As the evidence reviewed above has underscored, a number of clinical avenues are currently being investigated in the quest to develop an equally effective, more convenient alternative to ketamine that is not associated with psychotomimetic and dissociative side effects. Although some have suggested that ketamine’s antidepressant effects may be related to mechanisms other than glutamate [64]—suggesting, for instance, AMPA throughput as a potential venue—mechanistic confirmatory studies are lacking at this stage. Similar to subanesthetic-dose ketamine, pre-clinical studies of GLYX-13 (rapastinel) [125] have emphasized the importance of further investigating mechanisms of action that can allow for continued work towards developing more effective and safe treatments for mood disorders.

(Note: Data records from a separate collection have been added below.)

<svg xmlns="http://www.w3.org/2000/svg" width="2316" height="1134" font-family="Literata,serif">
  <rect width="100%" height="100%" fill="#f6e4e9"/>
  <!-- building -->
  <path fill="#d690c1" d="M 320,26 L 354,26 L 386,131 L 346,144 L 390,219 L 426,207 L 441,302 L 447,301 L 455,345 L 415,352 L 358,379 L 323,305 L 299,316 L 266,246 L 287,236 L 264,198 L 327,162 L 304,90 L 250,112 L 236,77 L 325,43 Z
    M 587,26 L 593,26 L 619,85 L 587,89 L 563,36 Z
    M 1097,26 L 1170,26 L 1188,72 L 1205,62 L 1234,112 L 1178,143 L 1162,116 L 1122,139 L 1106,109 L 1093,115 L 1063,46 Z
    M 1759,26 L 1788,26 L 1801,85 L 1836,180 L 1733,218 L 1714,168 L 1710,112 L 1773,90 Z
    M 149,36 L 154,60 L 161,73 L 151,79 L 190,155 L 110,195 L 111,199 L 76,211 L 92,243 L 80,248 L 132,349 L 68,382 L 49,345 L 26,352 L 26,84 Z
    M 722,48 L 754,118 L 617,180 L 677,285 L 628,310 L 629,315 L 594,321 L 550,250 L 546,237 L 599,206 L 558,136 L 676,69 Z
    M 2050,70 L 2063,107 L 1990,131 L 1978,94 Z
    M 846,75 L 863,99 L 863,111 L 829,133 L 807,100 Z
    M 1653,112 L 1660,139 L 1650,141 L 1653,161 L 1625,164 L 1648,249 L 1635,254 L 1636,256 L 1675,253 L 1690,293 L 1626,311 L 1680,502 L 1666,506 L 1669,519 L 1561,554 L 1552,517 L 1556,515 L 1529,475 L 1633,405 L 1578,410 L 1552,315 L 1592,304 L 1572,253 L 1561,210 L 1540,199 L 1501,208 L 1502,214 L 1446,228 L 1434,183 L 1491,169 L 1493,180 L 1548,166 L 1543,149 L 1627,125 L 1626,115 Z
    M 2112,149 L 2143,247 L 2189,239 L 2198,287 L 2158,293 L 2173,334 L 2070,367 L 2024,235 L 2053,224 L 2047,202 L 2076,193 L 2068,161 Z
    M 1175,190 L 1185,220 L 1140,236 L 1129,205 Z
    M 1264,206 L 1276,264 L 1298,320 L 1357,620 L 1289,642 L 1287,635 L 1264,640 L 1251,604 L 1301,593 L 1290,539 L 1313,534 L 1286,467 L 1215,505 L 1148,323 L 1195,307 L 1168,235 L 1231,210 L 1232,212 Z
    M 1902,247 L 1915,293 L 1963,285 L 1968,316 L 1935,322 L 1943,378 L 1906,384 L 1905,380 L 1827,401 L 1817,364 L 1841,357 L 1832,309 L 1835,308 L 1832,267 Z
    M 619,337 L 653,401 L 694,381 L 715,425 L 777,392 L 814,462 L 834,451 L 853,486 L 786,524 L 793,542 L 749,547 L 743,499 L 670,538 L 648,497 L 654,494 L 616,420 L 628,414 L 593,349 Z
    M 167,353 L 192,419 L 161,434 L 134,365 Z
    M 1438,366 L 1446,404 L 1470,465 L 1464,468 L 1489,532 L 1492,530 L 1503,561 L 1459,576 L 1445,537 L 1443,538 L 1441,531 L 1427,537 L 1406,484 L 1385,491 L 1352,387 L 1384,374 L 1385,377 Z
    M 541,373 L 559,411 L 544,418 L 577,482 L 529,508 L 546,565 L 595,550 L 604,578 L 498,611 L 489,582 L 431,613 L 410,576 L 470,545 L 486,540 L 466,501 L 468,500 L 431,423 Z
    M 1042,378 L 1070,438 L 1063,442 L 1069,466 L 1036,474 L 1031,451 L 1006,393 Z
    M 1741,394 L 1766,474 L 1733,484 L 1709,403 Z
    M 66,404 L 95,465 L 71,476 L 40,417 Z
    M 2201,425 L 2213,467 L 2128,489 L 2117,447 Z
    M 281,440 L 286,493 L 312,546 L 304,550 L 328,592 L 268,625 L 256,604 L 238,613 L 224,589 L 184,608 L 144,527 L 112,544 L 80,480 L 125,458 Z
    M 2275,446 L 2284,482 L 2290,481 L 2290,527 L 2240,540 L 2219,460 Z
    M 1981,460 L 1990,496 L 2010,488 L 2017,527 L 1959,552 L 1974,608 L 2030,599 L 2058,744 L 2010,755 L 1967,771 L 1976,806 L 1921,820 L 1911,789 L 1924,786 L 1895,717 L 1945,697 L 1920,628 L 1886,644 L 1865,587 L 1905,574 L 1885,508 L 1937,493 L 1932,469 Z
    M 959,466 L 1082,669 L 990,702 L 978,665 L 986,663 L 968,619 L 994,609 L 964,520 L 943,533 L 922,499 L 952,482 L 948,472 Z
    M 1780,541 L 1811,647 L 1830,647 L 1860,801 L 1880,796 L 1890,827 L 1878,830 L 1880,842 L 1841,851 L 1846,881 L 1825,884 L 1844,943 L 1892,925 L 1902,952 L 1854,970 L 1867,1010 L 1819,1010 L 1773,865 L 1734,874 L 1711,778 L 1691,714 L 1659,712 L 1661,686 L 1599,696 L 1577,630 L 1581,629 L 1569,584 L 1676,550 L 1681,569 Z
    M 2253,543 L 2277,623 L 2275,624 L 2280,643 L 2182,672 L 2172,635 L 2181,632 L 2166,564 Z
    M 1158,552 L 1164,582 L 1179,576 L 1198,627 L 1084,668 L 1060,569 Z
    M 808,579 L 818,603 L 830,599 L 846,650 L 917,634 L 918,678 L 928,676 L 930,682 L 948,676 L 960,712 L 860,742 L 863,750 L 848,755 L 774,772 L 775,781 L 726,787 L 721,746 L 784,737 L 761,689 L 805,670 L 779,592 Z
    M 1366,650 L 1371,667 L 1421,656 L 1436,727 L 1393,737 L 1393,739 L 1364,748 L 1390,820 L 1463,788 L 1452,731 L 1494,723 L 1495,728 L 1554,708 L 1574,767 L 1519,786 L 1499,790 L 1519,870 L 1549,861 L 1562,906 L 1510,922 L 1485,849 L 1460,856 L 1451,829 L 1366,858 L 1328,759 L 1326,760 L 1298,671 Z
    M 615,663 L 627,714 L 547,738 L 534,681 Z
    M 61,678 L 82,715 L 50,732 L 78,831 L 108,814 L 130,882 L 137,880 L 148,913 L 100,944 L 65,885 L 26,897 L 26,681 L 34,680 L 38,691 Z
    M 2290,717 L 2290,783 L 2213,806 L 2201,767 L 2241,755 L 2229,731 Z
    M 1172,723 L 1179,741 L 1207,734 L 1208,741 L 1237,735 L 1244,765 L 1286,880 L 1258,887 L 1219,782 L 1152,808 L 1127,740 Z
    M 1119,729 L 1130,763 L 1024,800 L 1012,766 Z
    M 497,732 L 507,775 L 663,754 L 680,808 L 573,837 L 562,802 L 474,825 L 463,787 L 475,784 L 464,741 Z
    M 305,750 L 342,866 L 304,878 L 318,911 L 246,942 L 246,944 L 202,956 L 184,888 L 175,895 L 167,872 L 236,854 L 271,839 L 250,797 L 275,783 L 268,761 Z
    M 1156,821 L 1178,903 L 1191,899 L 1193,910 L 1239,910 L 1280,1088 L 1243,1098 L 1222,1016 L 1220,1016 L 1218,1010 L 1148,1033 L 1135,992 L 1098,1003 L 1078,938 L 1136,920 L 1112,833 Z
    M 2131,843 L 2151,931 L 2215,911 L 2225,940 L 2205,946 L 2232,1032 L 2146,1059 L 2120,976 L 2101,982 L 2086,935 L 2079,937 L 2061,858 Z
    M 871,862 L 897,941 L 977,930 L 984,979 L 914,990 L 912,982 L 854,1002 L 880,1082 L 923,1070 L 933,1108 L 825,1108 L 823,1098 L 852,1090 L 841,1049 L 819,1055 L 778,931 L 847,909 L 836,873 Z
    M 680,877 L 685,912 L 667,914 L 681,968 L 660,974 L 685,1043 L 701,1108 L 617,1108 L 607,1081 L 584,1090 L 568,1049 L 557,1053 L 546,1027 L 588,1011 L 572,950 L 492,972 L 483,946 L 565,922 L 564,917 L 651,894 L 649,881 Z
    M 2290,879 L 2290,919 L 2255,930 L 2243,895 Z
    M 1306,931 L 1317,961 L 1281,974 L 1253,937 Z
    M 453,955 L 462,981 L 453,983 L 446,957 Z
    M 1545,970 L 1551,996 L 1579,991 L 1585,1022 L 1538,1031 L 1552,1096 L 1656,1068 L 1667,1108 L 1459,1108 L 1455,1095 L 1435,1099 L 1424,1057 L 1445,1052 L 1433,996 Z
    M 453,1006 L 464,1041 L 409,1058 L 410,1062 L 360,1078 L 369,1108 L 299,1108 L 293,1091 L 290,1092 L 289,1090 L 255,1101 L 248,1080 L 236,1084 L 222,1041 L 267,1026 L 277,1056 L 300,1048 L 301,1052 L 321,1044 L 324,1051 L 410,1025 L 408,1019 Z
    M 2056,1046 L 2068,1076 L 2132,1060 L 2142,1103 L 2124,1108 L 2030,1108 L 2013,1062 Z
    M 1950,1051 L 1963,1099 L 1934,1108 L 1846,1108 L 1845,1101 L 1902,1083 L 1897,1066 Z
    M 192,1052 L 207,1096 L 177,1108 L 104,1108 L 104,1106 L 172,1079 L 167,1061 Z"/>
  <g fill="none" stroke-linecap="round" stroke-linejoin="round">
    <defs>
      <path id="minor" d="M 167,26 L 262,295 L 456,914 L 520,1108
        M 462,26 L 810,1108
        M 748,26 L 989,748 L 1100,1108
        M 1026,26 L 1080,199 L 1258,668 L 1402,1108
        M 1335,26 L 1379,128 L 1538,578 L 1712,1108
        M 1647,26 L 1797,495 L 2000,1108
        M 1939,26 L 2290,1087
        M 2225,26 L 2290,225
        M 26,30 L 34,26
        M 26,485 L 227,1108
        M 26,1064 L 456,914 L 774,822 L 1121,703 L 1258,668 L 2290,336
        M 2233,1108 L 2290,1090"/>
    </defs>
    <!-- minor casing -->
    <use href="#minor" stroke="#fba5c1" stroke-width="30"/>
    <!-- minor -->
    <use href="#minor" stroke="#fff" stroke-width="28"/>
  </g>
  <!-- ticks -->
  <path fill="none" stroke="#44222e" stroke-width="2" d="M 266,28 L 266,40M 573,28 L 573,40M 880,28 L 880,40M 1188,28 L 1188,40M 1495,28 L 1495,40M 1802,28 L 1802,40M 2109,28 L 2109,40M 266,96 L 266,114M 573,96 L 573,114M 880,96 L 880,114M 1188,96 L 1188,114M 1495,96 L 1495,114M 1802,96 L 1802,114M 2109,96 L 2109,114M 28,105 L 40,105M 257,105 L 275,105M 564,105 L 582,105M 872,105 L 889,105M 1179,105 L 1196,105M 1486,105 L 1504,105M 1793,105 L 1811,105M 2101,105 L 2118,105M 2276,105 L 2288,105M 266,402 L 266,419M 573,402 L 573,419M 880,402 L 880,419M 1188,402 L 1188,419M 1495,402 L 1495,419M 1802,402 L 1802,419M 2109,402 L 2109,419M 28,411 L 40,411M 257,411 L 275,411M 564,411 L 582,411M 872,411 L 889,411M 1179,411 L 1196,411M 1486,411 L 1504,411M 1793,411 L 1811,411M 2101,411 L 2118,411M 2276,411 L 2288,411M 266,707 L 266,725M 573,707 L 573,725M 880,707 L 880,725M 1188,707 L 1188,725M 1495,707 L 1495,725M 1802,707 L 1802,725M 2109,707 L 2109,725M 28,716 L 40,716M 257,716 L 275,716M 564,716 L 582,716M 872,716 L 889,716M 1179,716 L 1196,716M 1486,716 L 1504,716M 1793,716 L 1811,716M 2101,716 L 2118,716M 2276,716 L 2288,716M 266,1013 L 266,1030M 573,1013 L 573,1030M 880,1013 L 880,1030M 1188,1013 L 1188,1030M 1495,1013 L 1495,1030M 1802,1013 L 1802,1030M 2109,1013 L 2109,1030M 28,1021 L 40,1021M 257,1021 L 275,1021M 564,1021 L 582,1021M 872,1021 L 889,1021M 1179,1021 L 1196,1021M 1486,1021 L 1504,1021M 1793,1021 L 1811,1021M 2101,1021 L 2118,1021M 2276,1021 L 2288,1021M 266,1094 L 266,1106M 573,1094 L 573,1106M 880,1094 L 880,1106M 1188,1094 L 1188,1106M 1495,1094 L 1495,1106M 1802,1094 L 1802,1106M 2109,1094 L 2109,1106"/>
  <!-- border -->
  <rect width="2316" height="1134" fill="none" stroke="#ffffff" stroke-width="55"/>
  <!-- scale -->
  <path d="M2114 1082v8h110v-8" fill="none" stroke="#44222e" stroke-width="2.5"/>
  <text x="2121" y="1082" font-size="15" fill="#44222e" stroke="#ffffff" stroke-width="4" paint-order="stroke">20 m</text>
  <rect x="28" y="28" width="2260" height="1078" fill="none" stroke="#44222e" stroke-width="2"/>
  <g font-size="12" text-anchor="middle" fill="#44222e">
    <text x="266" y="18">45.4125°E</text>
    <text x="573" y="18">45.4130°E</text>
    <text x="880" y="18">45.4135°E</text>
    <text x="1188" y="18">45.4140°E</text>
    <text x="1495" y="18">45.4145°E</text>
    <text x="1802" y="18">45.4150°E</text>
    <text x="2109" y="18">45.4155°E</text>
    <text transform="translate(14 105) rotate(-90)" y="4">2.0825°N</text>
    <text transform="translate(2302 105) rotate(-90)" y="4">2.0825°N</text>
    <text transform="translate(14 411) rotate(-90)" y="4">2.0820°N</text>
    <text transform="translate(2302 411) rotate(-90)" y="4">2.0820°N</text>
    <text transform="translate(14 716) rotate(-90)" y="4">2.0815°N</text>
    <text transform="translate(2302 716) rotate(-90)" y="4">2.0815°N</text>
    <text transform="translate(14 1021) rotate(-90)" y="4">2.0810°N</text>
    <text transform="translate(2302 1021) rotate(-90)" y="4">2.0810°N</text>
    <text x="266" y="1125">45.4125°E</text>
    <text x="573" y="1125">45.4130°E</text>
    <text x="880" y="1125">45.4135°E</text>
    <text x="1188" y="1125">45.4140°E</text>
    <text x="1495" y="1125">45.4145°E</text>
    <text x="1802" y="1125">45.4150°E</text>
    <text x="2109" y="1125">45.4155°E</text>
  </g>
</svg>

Given that our current armamentarium of psychotropic medications shown to be the most effective for psychiatric disorders act on multiple receptors and molecules (e.g. clozapine for schizophrenia), we may need to find the right combination of molecular actions and cellular effects to develop more effective medications for mood disorders. The most recent evidence suggests that—as observed in recent ketamine studies—other molecular and cellular actions in addition to primary NMDA receptor effects may need to converge to induce antidepressant action. Therefore, linking biological to clinical effects requires simultaneous preclinical and clinical investigations, with each paving the way towards the other. Finally, with regard to clinical investigations, an integrated approach using different functional brain imaging techniques, psychophysiological methods, and reconceptualization of clinical phenomenology may be essential to disentangling clinical biological heterogeneity of patients with depression [13].

Key Points.

This review highlights evidence supporting the antidepressant effects of subanesthetic-dose ketamine as a prototypical glutamatergic-modulating agent from which other glutamatergic agents have been investigated. Evidence suggests that ketamine may have broad biological effects on the glutamatergic system and may exert its clinical efficacy by altering other symptom domains related to depression, such as anxiety and suicidality. This review also highlights important safety concerns regarding ketamine and selected glutamatergic agents in order to promote the continued development of novel, effective, and safe antidepressant drug treatments.